About this exercise: Begin at the line containing "vfov_deg: 26.9" in the data below and go on through the line containing "exposure_s: 1/709", repeating each line exactly; include both ends and no other line.

##### Material to process #####

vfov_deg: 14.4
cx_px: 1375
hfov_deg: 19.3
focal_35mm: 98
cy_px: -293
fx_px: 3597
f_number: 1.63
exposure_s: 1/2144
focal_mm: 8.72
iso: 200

#####
##### Material to process #####

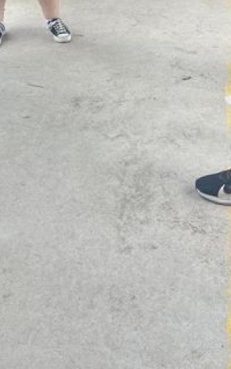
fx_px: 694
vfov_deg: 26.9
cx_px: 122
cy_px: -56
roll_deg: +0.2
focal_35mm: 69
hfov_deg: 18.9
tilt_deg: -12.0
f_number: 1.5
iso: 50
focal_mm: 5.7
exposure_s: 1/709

#####

Problem solution:
vfov_deg: 26.9
cx_px: 122
cy_px: -56
roll_deg: +0.2
focal_35mm: 69
hfov_deg: 18.9
tilt_deg: -12.0
f_number: 1.5
iso: 50
focal_mm: 5.7
exposure_s: 1/709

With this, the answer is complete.